* GIVEN DATA:
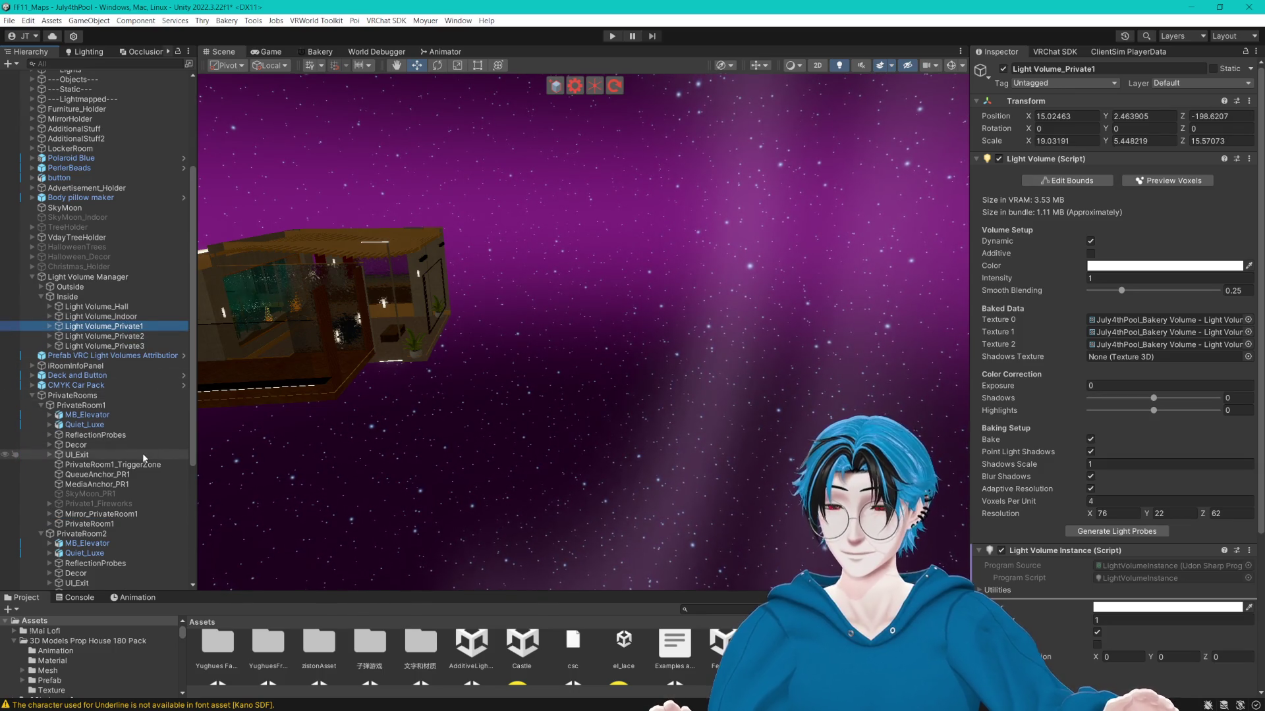
# Move Private1_Fireworks, Private2_Fireworks and Private3_Fireworks under the Fireworks group beside Indoor_Fireworks.
pyautogui.click(134, 504)
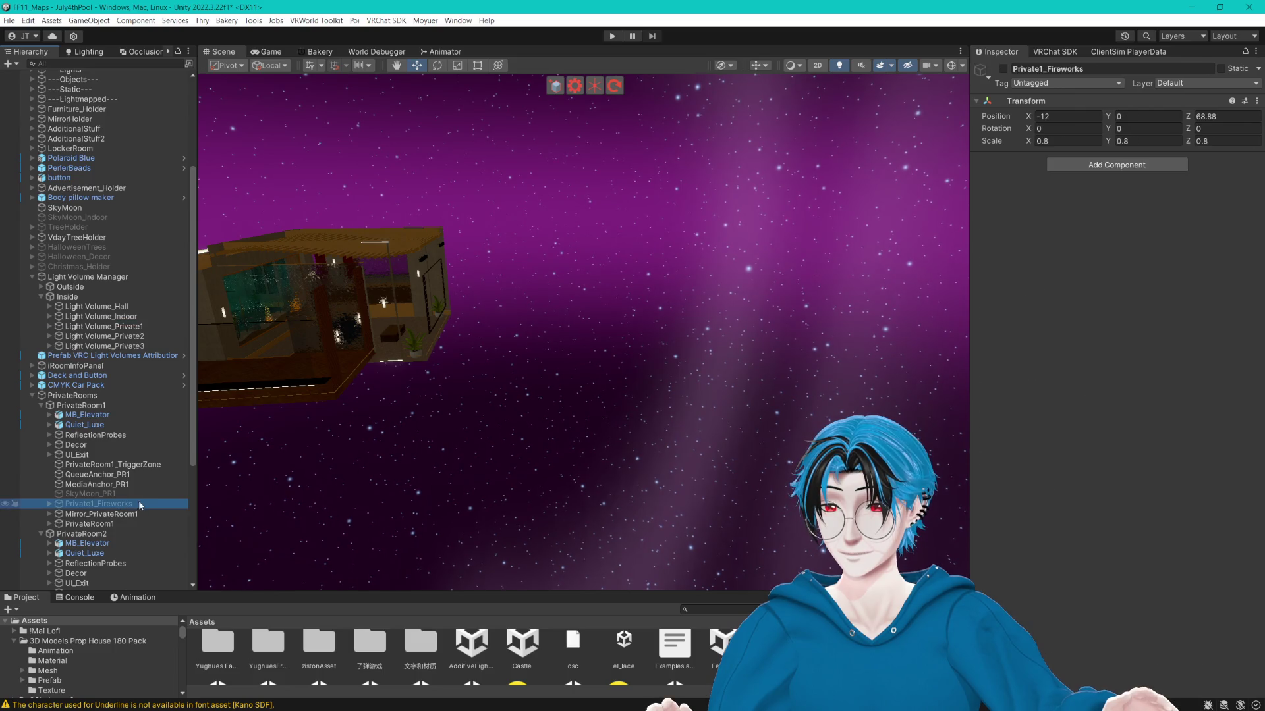
pyautogui.scroll(-7, 149, 505)
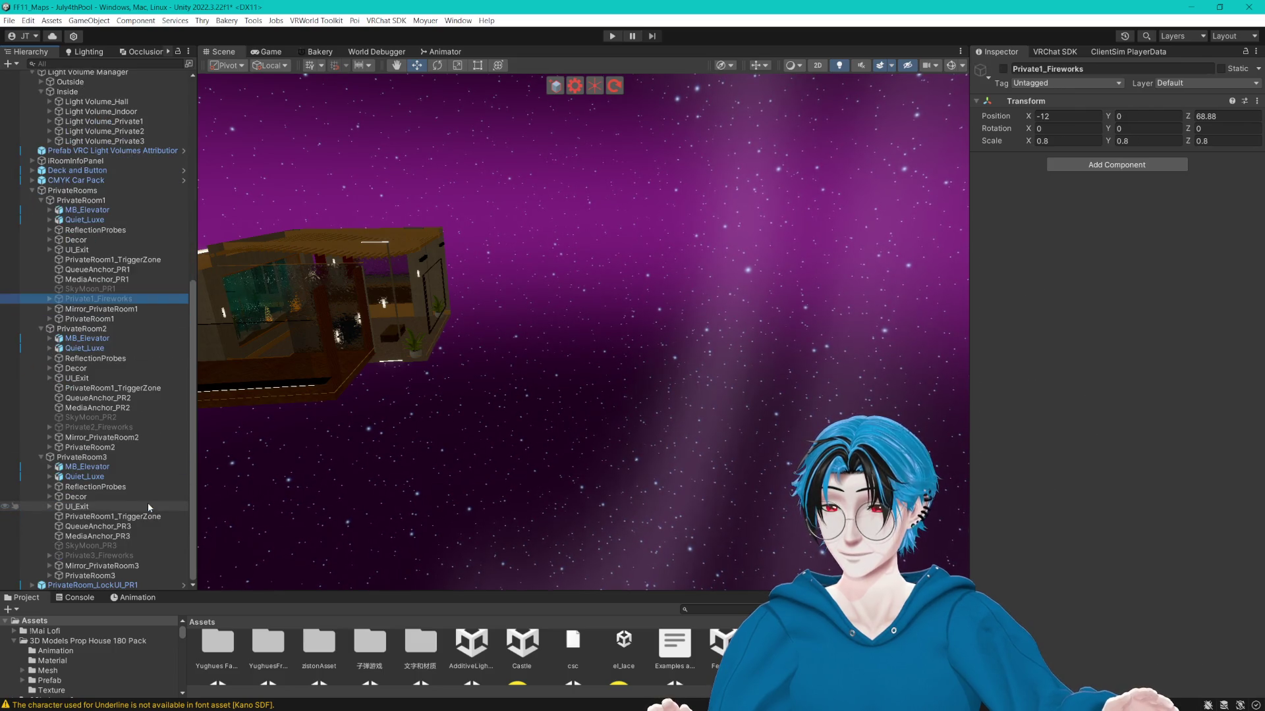
pyautogui.keyDown('ctrl'); pyautogui.click(99, 555); pyautogui.keyUp('ctrl')
pyautogui.keyDown('ctrl'); pyautogui.click(99, 427); pyautogui.keyUp('ctrl')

* PROBLEM: Please ensure that the data above is repeated exactly, with no pictures in the copy.

* SOLUTION TO THIS PROBLEM:
# Move Private1_Fireworks, Private2_Fireworks and Private3_Fireworks under the Fireworks group beside Indoor_Fireworks.
pyautogui.click(134, 504)
pyautogui.scroll(-7, 149, 505)
pyautogui.keyDown('ctrl'); pyautogui.click(99, 555); pyautogui.keyUp('ctrl')
pyautogui.keyDown('ctrl'); pyautogui.click(99, 427); pyautogui.keyUp('ctrl')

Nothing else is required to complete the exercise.